Exercise input START

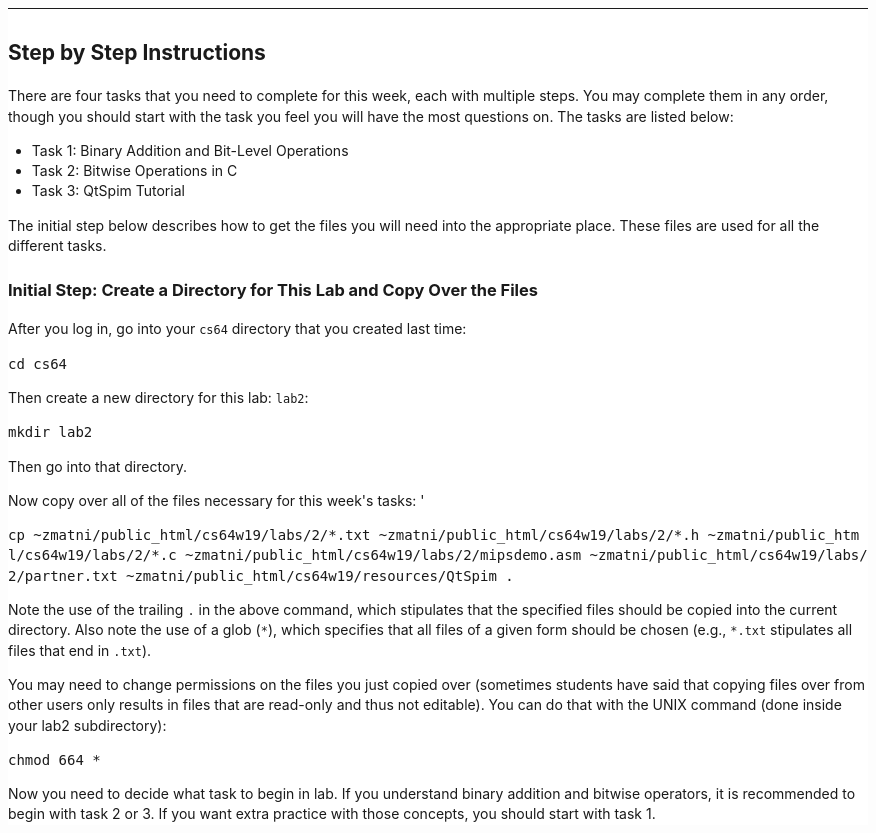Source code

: <hr>
<h2>Step by Step Instructions</h2>
<p>
 There are four tasks that you need to complete for this week, each with multiple steps.
 You may complete them in any order, though you should start with the task you feel you will have the most questions on.
 The tasks are listed below:
</p>

<ul>
 <li>Task 1: Binary Addition and Bit-Level Operations</li>
 <li>Task 2: Bitwise Operations in C</li>
 <li>Task 3: QtSpim Tutorial</li>
</ul>

<p>
 The initial step below describes how to get the files you will need into the appropriate place.
 These files are used for all the different tasks.
</p>

<h3>Initial Step: Create a Directory for This Lab and Copy Over the Files</h3>
<p>After you log in, go into your <code>cs64</code> directory that you created last time:</p>
<pre>
cd cs64
</pre>
<p>Then create a new directory for this lab: <code>lab2</code>:</p>
<pre>
mkdir lab2
</pre>
<p>Then go into that directory.</p>
<p>Now copy over all of the files necessary for this week's tasks: '</p>
<pre>
cp ~zmatni/public_html/cs64w19/labs/2/*.txt ~zmatni/public_html/cs64w19/labs/2/*.h ~zmatni/public_html/cs64w19/labs/2/*.c ~zmatni/public_html/cs64w19/labs/2/mipsdemo.asm ~zmatni/public_html/cs64w19/labs/2/partner.txt ~zmatni/public_html/cs64w19/resources/QtSpim .
</pre>      
<p>
 Note the use of the trailing <code>.</code> in the above command, which stipulates that the specified files should be copied into the current directory.
 Also note the use of a glob (<code>*</code>), which specifies that all files of a given form should be chosen (e.g., <code>*.txt</code> stipulates all files that end in <code>.txt</code>).
</p>

<p>
You may need to change permissions on the files you just copied over (sometimes students have said that copying files over from other users only results in files that are read-only and thus not editable). You can do that with the UNIX command (done inside your lab2 subdirectory):
<pre>
chmod 664 *
</pre>
</p>

<p>
 Now you need to decide what task to begin in lab.
 If you understand binary addition and bitwise operators, it is recommended to begin with task 2 or 3.
 If you want extra practice with those concepts, you should start with task 1.
</p>
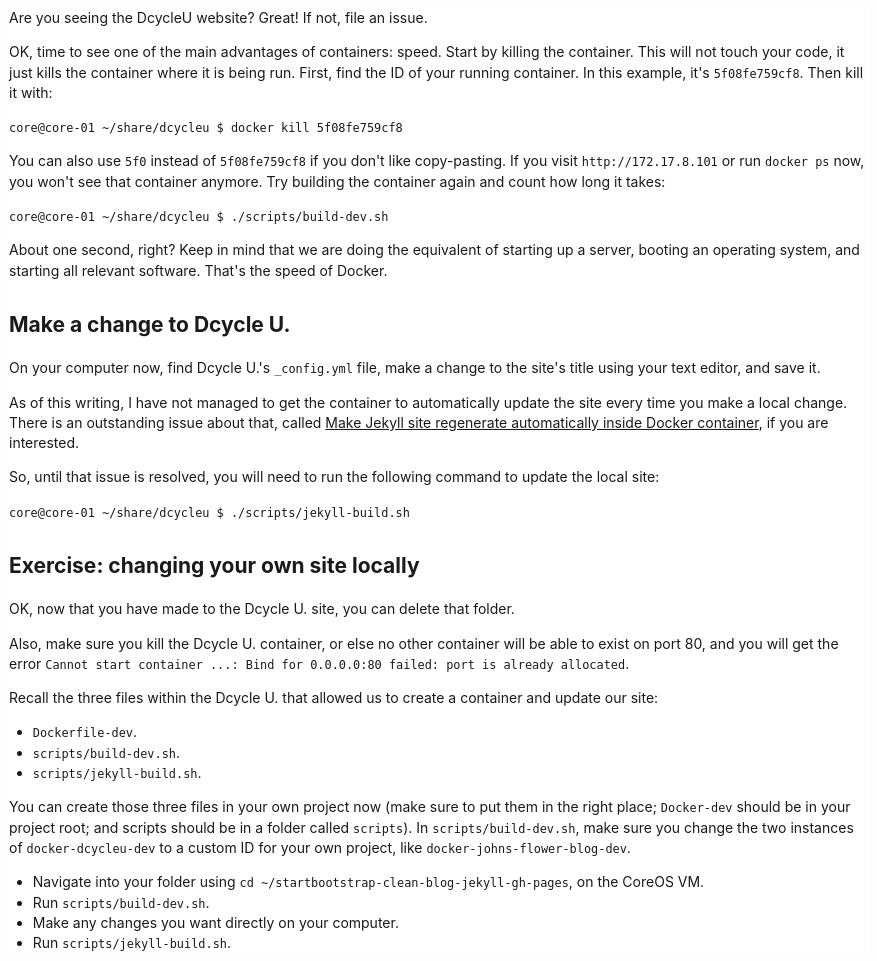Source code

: Are you seeing the DcycleU website? Great! If not, file an issue.

OK, time to see one of the main advantages of containers: speed. Start by killing the container. This will not touch your code, it just kills the container where it is being run. First, find the ID of your running container. In this example, it's `5f08fe759cf8`. Then kill it with:

    core@core-01 ~/share/dcycleu $ docker kill 5f08fe759cf8

You can also use `5f0` instead of `5f08fe759cf8` if you don't like copy-pasting. If you visit `http://172.17.8.101` or run `docker ps` now, you won't see that container anymore. Try building the container again and count how long it takes:

    core@core-01 ~/share/dcycleu $ ./scripts/build-dev.sh

About one second, right? Keep in mind that we are doing the equivalent of starting up a server, booting an operating system, and starting all relevant software. That's the speed of Docker.

Make a change to Dcycle U.
-----

On your computer now, find Dcycle U.'s `_config.yml` file, make a change to the site's title using your text editor, and save it.

As of this writing, I have not managed to get the container to automatically update the site every time you make a local change. There is an outstanding issue about that, called [Make Jekyll site regenerate automatically inside Docker container](https://github.com/dcycleproject/dcycleu/issues/5), if you are interested.

So, until that issue is resolved, you will need to run the following command to update the local site:

    core@core-01 ~/share/dcycleu $ ./scripts/jekyll-build.sh

Exercise: changing your own site locally
-----

OK, now that you have made to the Dcycle U. site, you can delete that folder.

Also, make sure you kill the Dcycle U. container, or else no other container will be able to exist on port 80, and you will get the error `Cannot start container ...: Bind for 0.0.0.0:80 failed: port is already allocated`.

Recall the three files within the Dcycle U. that allowed us to create a container and update our site:

 * `Dockerfile-dev`.
 * `scripts/build-dev.sh`.
 * `scripts/jekyll-build.sh`.

You can create those three files in your own project now (make sure to put them in the right place; `Docker-dev` should be in your project root; and scripts should be in a folder called `scripts`). In `scripts/build-dev.sh`, make sure you change the two instances of `docker-dcycleu-dev` to a custom ID for your own project, like `docker-johns-flower-blog-dev`.

 * Navigate into your folder using `cd ~/startbootstrap-clean-blog-jekyll-gh-pages`, on the CoreOS VM.
 * Run `scripts/build-dev.sh`.
 * Make any changes you want directly on your computer.
 * Run `scripts/jekyll-build.sh`.
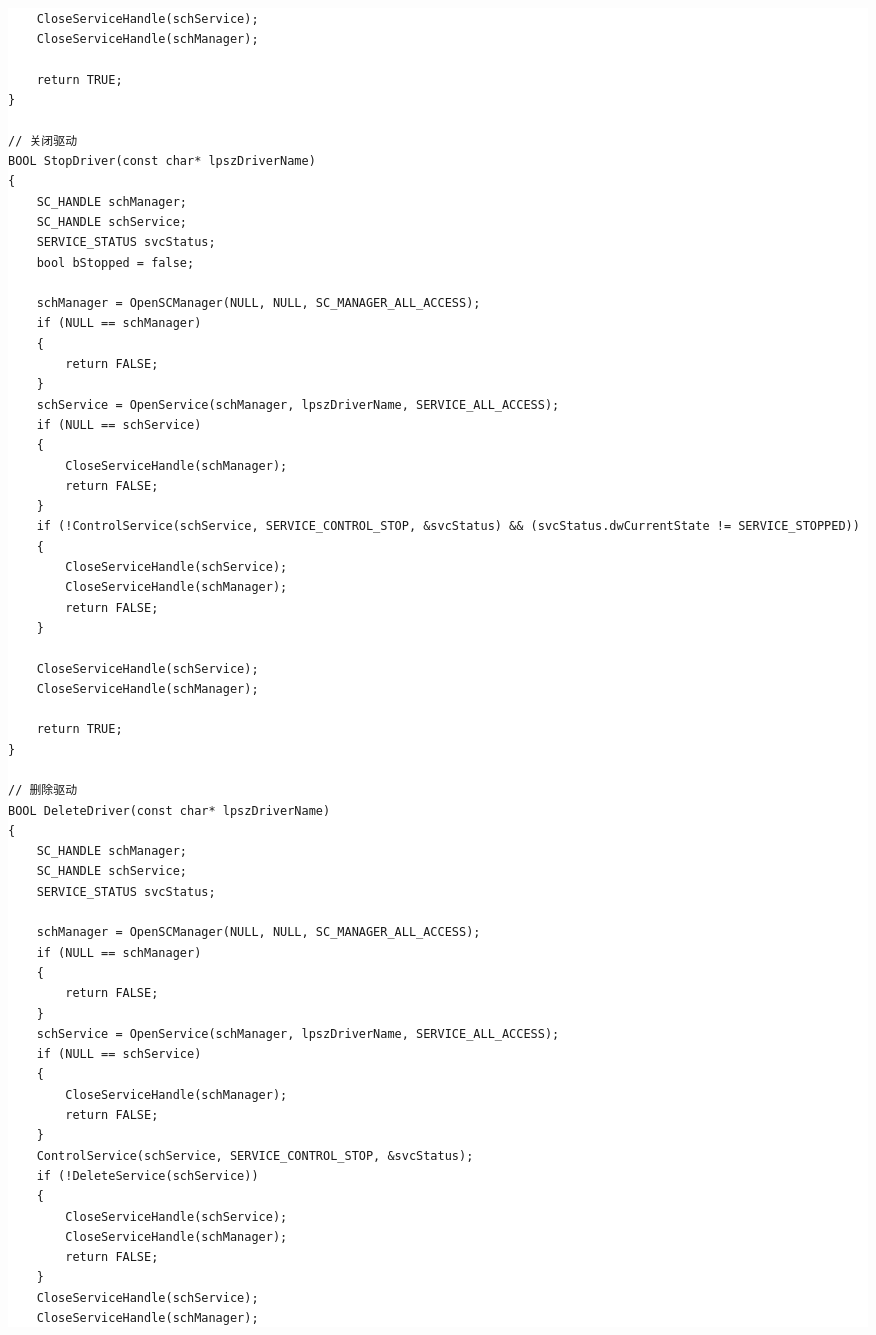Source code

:     	CloseServiceHandle(schService);
    	CloseServiceHandle(schManager);
    
    	return TRUE;
    }
    
    // 关闭驱动
    BOOL StopDriver(const char* lpszDriverName)
    {
    	SC_HANDLE schManager;
    	SC_HANDLE schService;
    	SERVICE_STATUS svcStatus;
    	bool bStopped = false;
    
    	schManager = OpenSCManager(NULL, NULL, SC_MANAGER_ALL_ACCESS);
    	if (NULL == schManager)
    	{
    		return FALSE;
    	}
    	schService = OpenService(schManager, lpszDriverName, SERVICE_ALL_ACCESS);
    	if (NULL == schService)
    	{
    		CloseServiceHandle(schManager);
    		return FALSE;
    	}
    	if (!ControlService(schService, SERVICE_CONTROL_STOP, &svcStatus) && (svcStatus.dwCurrentState != SERVICE_STOPPED))
    	{
    		CloseServiceHandle(schService);
    		CloseServiceHandle(schManager);
    		return FALSE;
    	}
    
    	CloseServiceHandle(schService);
    	CloseServiceHandle(schManager);
    
    	return TRUE;
    }
    
    // 删除驱动
    BOOL DeleteDriver(const char* lpszDriverName)
    {
    	SC_HANDLE schManager;
    	SC_HANDLE schService;
    	SERVICE_STATUS svcStatus;
    
    	schManager = OpenSCManager(NULL, NULL, SC_MANAGER_ALL_ACCESS);
    	if (NULL == schManager)
    	{
    		return FALSE;
    	}
    	schService = OpenService(schManager, lpszDriverName, SERVICE_ALL_ACCESS);
    	if (NULL == schService)
    	{
    		CloseServiceHandle(schManager);
    		return FALSE;
    	}
    	ControlService(schService, SERVICE_CONTROL_STOP, &svcStatus);
    	if (!DeleteService(schService))
    	{
    		CloseServiceHandle(schService);
    		CloseServiceHandle(schManager);
    		return FALSE;
    	}
    	CloseServiceHandle(schService);
    	CloseServiceHandle(schManager);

Exercise input END

◆ Problem to solve: Among the lines of the listing, count those holding the string "svcStatus" and reply with the count only.

◆ Exercise solution: 4